== TO DO ==
Copy out each of the items below word for word, leaving out the pictures.

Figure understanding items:
══════
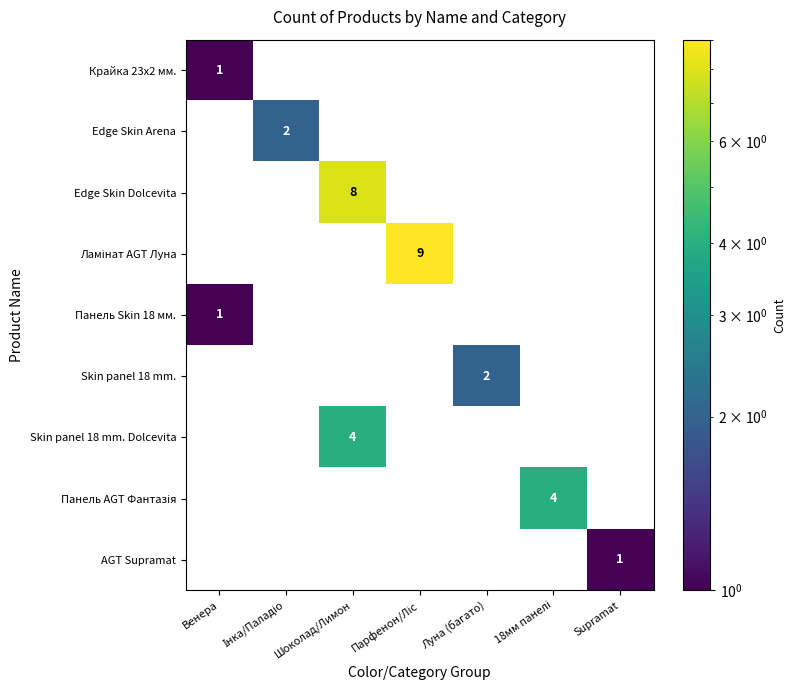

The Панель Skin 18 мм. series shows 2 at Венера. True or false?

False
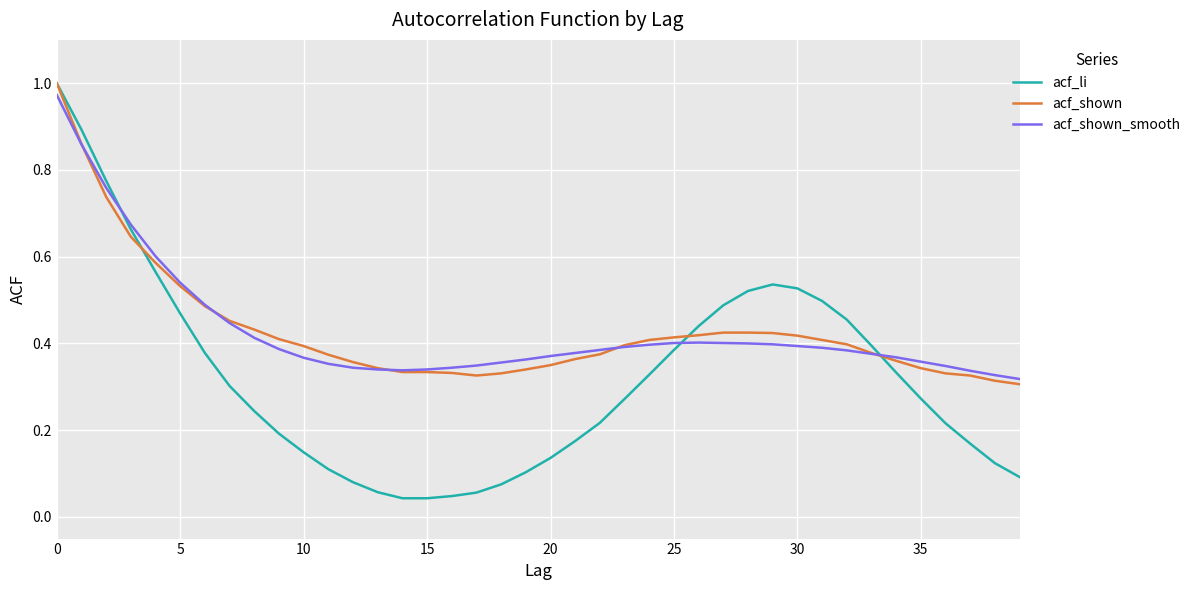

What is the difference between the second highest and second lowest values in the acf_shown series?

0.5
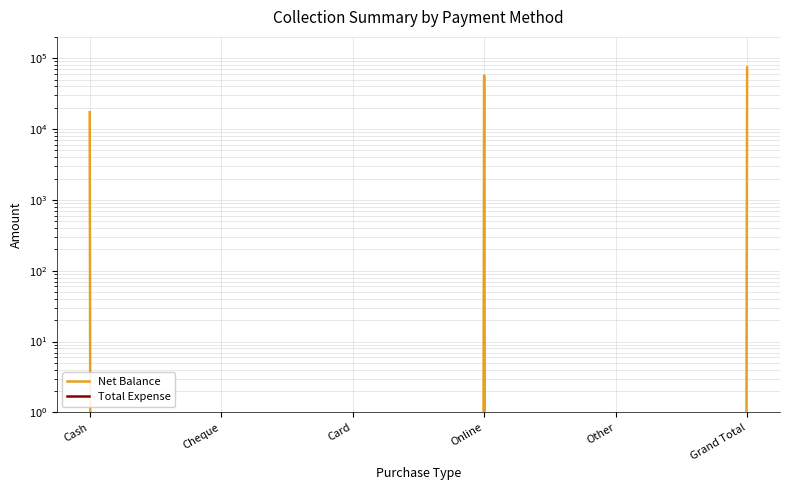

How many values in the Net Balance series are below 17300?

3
══════
== WRITTEN ANSWER ==
The Панель Skin 18 мм. series shows 2 at Венера. True or false?

False

What is the difference between the second highest and second lowest values in the acf_shown series?

0.5

How many values in the Net Balance series are below 17300?

3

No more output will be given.